802.11g Products Get Certified

The Wi-Fi Alliance and several member companies today announced that the industry group’s fourth product certification program, for 802.11g (following the ongoing testing for interoperability of products using 802.11b, 802.11a, and Wi-Fi Protected Access), has concluded its first round. The products certified will make up the official test bed used by the Alliance labs for all future testing of 802.11g products, according to Dennis Eaton, the chairman of the Wi-Fi Alliance.

“There’s a “down selection” process for lack of a better term,” says Eaton, that gets us down to a few companies….we want the core technology providers in there, so we know they’ll be around for a while.”
The Wi-Fi Alliance held off on testing 802.11g products until the specification was finalized last month by the IEEE . Many 802.11g products had shipped long before that time, based on the early drafts of 11g, including successful lines from Linksys, Buffalo Technology, and Apple. Both 802.11g and popular 802.11b use the 2.4GHz radio band and are designed to be interoperable, though 11g uses a different modulation scheme to get about five times the speed.

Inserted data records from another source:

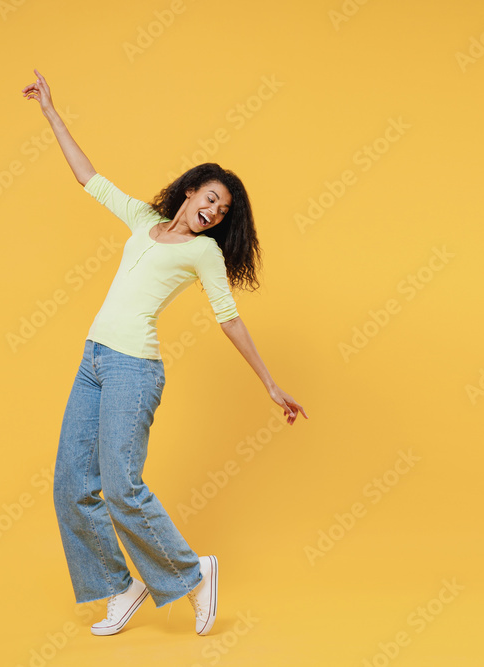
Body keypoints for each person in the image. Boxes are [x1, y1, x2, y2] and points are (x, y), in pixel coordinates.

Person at [22, 69, 308, 637]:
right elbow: (90, 178)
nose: (214, 212)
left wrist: (269, 383)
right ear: (190, 191)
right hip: (94, 360)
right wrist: (51, 112)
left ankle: (193, 574)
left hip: (133, 370)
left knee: (122, 487)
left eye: (222, 210)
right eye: (210, 199)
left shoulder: (203, 253)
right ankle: (122, 587)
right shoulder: (144, 221)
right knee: (71, 483)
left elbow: (228, 318)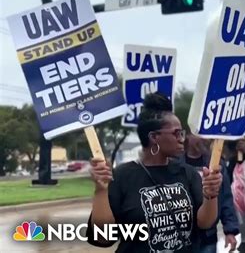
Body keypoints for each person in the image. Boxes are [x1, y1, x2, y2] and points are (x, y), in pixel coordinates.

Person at [87, 93, 222, 253]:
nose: (182, 139)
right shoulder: (122, 176)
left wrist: (210, 195)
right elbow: (103, 237)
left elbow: (205, 223)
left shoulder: (188, 173)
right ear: (154, 137)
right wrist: (101, 190)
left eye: (182, 133)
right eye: (176, 133)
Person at [180, 133, 239, 253]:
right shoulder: (175, 164)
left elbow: (226, 198)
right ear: (188, 135)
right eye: (198, 134)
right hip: (181, 238)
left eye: (205, 135)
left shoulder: (216, 164)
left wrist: (230, 231)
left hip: (208, 237)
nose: (203, 139)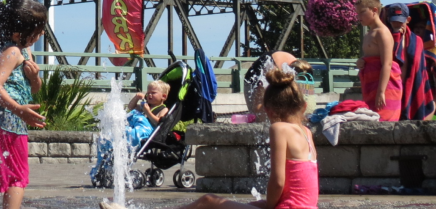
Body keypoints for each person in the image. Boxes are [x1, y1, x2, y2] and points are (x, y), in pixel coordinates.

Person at [102, 67, 318, 209]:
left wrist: (268, 205)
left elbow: (278, 181)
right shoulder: (307, 133)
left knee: (208, 202)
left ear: (269, 109)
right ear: (302, 106)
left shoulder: (279, 128)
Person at [0, 0, 47, 209]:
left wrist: (34, 77)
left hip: (9, 124)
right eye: (37, 32)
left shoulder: (23, 51)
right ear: (19, 34)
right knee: (17, 177)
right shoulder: (12, 51)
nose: (42, 34)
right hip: (6, 124)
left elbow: (35, 89)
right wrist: (19, 110)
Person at [384, 3, 434, 121]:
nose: (397, 24)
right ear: (388, 20)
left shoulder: (417, 41)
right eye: (394, 21)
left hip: (412, 85)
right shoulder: (386, 38)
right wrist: (396, 36)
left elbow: (420, 69)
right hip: (392, 87)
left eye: (400, 21)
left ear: (408, 20)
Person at [356, 0, 401, 121]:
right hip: (370, 84)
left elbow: (387, 64)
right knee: (371, 118)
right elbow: (370, 56)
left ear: (374, 10)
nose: (359, 17)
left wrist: (381, 92)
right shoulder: (369, 34)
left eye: (362, 12)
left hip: (385, 86)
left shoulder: (382, 32)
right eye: (357, 13)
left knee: (383, 119)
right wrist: (362, 61)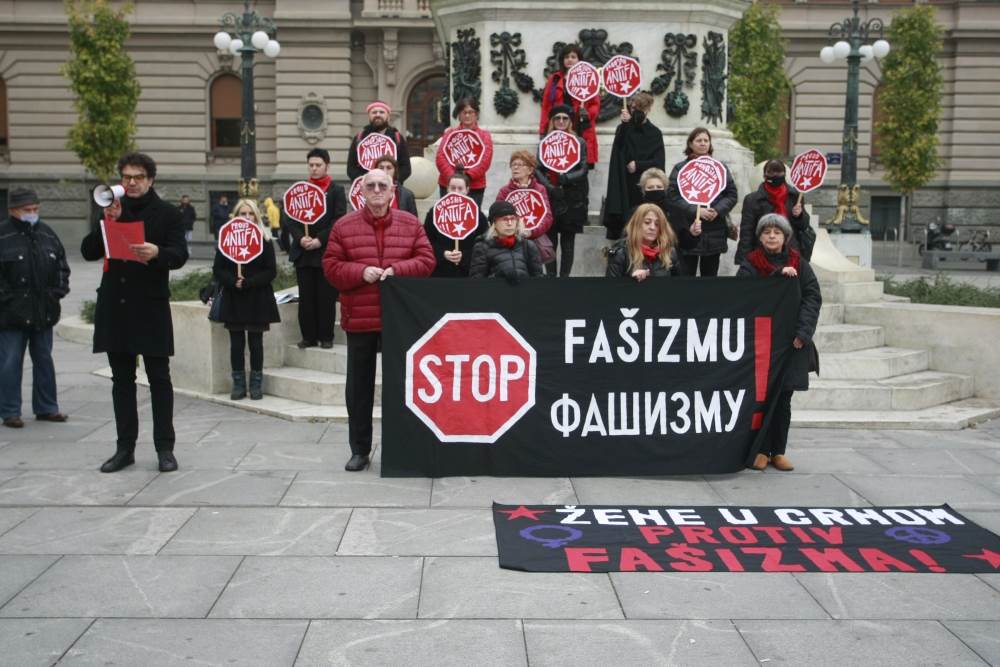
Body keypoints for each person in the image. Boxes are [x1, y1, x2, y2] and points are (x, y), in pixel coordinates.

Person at [80, 152, 189, 473]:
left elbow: (180, 255)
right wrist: (107, 222)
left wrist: (157, 253)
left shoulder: (167, 214)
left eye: (138, 177)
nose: (131, 182)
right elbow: (88, 251)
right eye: (127, 177)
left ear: (150, 180)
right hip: (116, 305)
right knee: (122, 380)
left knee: (159, 379)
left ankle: (164, 448)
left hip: (150, 304)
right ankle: (124, 448)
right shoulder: (111, 208)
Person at [323, 169, 435, 472]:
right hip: (359, 317)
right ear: (361, 191)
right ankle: (359, 449)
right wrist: (361, 272)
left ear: (392, 191)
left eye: (381, 185)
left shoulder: (411, 224)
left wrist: (398, 270)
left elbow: (427, 260)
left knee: (402, 388)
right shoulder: (343, 226)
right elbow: (331, 267)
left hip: (399, 320)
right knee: (358, 389)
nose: (375, 190)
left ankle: (402, 448)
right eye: (369, 185)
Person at [737, 213, 822, 472]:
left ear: (785, 237)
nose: (771, 236)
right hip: (763, 341)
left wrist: (803, 333)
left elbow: (812, 297)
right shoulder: (750, 263)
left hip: (792, 342)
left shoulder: (800, 263)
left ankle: (778, 451)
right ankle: (761, 449)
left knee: (784, 398)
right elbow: (743, 294)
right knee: (761, 398)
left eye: (777, 232)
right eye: (766, 232)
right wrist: (776, 275)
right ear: (760, 236)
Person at [0, 187, 70, 429]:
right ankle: (10, 411)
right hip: (11, 315)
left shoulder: (47, 234)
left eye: (35, 209)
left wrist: (56, 294)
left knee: (44, 359)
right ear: (13, 211)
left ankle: (47, 407)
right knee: (10, 361)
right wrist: (8, 300)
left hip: (43, 311)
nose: (32, 213)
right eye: (27, 210)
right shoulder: (3, 235)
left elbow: (62, 266)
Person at [213, 199, 280, 401]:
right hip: (234, 297)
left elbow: (271, 271)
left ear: (256, 216)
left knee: (256, 342)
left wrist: (250, 282)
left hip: (257, 297)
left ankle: (256, 384)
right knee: (236, 343)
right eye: (243, 214)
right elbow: (218, 269)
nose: (247, 218)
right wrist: (234, 281)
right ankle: (239, 383)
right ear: (236, 216)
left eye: (250, 214)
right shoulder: (226, 239)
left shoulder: (264, 240)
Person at [281, 147, 346, 350]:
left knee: (326, 297)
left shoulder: (336, 190)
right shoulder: (300, 189)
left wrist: (320, 239)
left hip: (326, 251)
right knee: (306, 298)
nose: (314, 168)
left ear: (327, 165)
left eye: (318, 165)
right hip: (303, 253)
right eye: (311, 165)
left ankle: (326, 336)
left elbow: (338, 219)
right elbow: (290, 218)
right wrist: (301, 238)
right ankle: (308, 337)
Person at [665, 127, 738, 277]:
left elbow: (731, 195)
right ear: (690, 144)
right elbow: (672, 197)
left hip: (715, 232)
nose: (703, 143)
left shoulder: (720, 168)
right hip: (687, 231)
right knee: (686, 277)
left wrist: (717, 210)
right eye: (699, 140)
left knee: (710, 278)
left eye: (706, 140)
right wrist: (696, 210)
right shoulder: (680, 168)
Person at [602, 92, 665, 240]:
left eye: (640, 108)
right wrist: (625, 125)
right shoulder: (623, 129)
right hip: (625, 186)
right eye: (633, 107)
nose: (635, 111)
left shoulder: (655, 133)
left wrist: (639, 165)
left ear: (648, 109)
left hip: (645, 188)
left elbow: (659, 161)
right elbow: (619, 149)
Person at [535, 104, 588, 277]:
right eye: (557, 118)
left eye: (565, 118)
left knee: (568, 241)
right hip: (551, 197)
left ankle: (565, 279)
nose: (561, 121)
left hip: (572, 197)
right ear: (552, 121)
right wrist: (549, 186)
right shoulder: (544, 142)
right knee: (550, 242)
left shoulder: (579, 142)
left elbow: (584, 169)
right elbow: (537, 169)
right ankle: (551, 278)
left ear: (570, 121)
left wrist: (567, 178)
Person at [737, 159, 815, 264]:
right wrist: (744, 260)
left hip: (790, 252)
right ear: (764, 175)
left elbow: (804, 225)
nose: (775, 175)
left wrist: (799, 215)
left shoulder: (795, 196)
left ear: (784, 174)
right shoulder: (752, 199)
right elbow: (746, 232)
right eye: (771, 172)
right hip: (762, 253)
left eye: (778, 172)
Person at [538, 44, 600, 167]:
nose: (570, 59)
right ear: (562, 60)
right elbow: (546, 106)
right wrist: (543, 130)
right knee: (558, 163)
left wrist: (587, 114)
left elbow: (595, 104)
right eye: (566, 57)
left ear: (579, 59)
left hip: (580, 127)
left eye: (573, 56)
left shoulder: (587, 78)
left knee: (580, 165)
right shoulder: (554, 79)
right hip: (559, 125)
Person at [423, 167, 489, 278]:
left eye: (460, 188)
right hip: (440, 273)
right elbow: (426, 241)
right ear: (447, 189)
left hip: (468, 273)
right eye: (453, 188)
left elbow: (484, 243)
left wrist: (465, 255)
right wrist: (443, 253)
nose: (456, 192)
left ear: (467, 190)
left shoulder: (477, 214)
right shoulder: (434, 213)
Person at [495, 150, 554, 261]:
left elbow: (547, 217)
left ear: (530, 170)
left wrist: (532, 232)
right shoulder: (504, 191)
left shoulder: (540, 189)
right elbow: (496, 216)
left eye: (520, 165)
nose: (515, 168)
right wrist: (512, 231)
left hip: (534, 241)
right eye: (513, 165)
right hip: (511, 241)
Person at [434, 97, 493, 207]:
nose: (467, 115)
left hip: (475, 185)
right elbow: (440, 157)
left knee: (472, 218)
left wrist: (468, 177)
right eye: (463, 112)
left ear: (476, 114)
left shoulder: (485, 136)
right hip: (449, 184)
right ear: (459, 115)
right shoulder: (449, 133)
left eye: (471, 112)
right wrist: (454, 178)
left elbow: (485, 161)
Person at [469, 201, 544, 280]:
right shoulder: (482, 247)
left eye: (513, 218)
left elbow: (538, 279)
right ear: (493, 223)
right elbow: (476, 282)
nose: (509, 223)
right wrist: (498, 278)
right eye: (504, 219)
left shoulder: (528, 245)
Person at [606, 203, 681, 280]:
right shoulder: (621, 253)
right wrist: (630, 281)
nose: (652, 227)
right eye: (647, 222)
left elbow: (679, 286)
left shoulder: (670, 252)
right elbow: (610, 288)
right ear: (636, 224)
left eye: (657, 224)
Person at [347, 101, 411, 184]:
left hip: (391, 188)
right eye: (374, 112)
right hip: (366, 189)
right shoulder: (359, 138)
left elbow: (406, 167)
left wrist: (393, 180)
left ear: (388, 116)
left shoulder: (397, 137)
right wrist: (365, 180)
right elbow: (351, 168)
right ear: (369, 116)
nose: (378, 115)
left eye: (381, 112)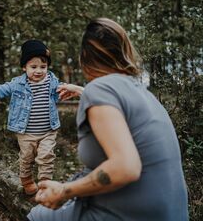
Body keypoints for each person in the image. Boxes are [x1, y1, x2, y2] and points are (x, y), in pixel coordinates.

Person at [27, 18, 189, 221]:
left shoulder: (101, 89)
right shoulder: (143, 93)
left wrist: (64, 191)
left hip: (127, 215)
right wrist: (81, 92)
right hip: (172, 214)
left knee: (37, 216)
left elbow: (126, 167)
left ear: (85, 57)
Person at [0, 40, 65, 196]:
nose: (39, 71)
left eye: (43, 67)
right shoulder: (18, 84)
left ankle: (45, 184)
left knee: (46, 157)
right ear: (24, 67)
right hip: (26, 132)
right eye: (33, 67)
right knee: (27, 157)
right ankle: (27, 180)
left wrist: (70, 90)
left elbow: (63, 89)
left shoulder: (52, 81)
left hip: (48, 130)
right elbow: (2, 89)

The initial test of 11g products features products with silicon from four different chipmakers (Intersil, Texas Instruments, Atheros, and Broadcom) — in fact, most of the 11g certificated products are in reference designs from the chip makers. Reference designs can be used by original equipment manufacturers (OEMs) to speed the creation of end-user 802.11g products, but any final products must again tested for interoperability by the Alliance. Certification of a reference design and chip, however, gives OEMs assurance that final products will pass without problems.

These first products finalized for 11g certification are part of the 802.11g test bed the Alliance will use in all future 802.11g testing (the refresh the test bed as needed about every year). For example, Texas Instruments (TI) got certification for two reference designs, the TNET1130-powered Cardbus and the TNETWA622-g10-DP access point — the former will be used specifically in the testing of interoperability between 802.11b and 802.11g products.

Other chips and reference designs given certification include the Broadcom 54g BCM94306-GAP access point design; Intersil’s dual-band PRISM Duette 11a/g/b chips in an access point (ISL39300A) and PC Card (ISL39000C); and the Atheros AR5001X+ Universal Network Adapter which also supports 802.11a/g/b.

The Atheros chip powers the Proxim ORiNOCO AP-600b/g products which got certification; the only other end user product in this group was the Melco/Buffalo Technology AirStation 54Mbps WLI-CB-G54(A) notebook PC Card, which uses the Broadcom 54g chip. Companies that agree to be part of the Alliance test bed also must agree to sell their products to members of the Alliance that want to do their own in-house testing before contacting the labs.

Many products coming out these days are dual-band, supporting both the 2.4GHz 802.11g/b and the 5GHz 802.11a. Eaton says that now that 11g testing is underway, any such product coming into the labs will “be required to be certified for both bands.” The 11a and 11g tests are still done separately, though in the future they’re may be a combined test methodology.

“We also have an inter-band roaming/handoff test for client cards to make sure the card can roam between two bands without user intervention,” says Eaton.

The Alliance announced its plans for 802.11g testing in February, long before the specification was finalized — it did this knowing a multitude of products would be available for testing immediately. That wasn’t the case with 802.11a, which, when finalized in 2002, really only had one vendor supplying chips (Atheros).

All of the 802.11g chips above also feature non-standard speed boosts, using draft-802.11e-based packet bursting to increase throughput and/or other methods, depending on the vendor. 802.11e is a specification in-progress meant to provide Quality of Service (QoS) options to future wireless LANs running video, audio, and voice traffic as well as data. Eaton says these tweaks are not included in Wi-Fi Alliance testing, as they are not part of the 11g specification, but doesn’t discount testing such things when 802.11e is finalized.

“We might add it in,” he says, “it might be good to make sure it’s interoperable.”

802.11g products are tested for backwards compatibility with 11b, simultaneous 11b and 11g client operation, and support for full 54Mbps data rate. The actual 802.11g specification from the IEEE only requires 24Mbps, with 36, 48, and 54Mbps optional.

There are five separate queues for product testing going at all times in the four labs the Alliance has contracted in (in San Jose, CA, as well as Japan, Taiwan, and England). Eaton estimates that there are about a dozen products a week receiving certification. In the first two weeks that the queues have been open to 802.11g products, the labs have already received 60 applications for testing, a response Eaton terms as “extremely positive.”

As of this week, the Wi-Fi alliance has tested 795 products from 110 companies. All those products have received Wi-Fi Certification. The non-profit Alliance was formed in 1999 under the name Wireless Ethernet Compatibility Alliance or WECA, but changed its name to reflect the Wi-Fi branding it created for all things 802.11-based. The Alliance also has a certification program called Wi-Fi ZONE for testing public access hotspots.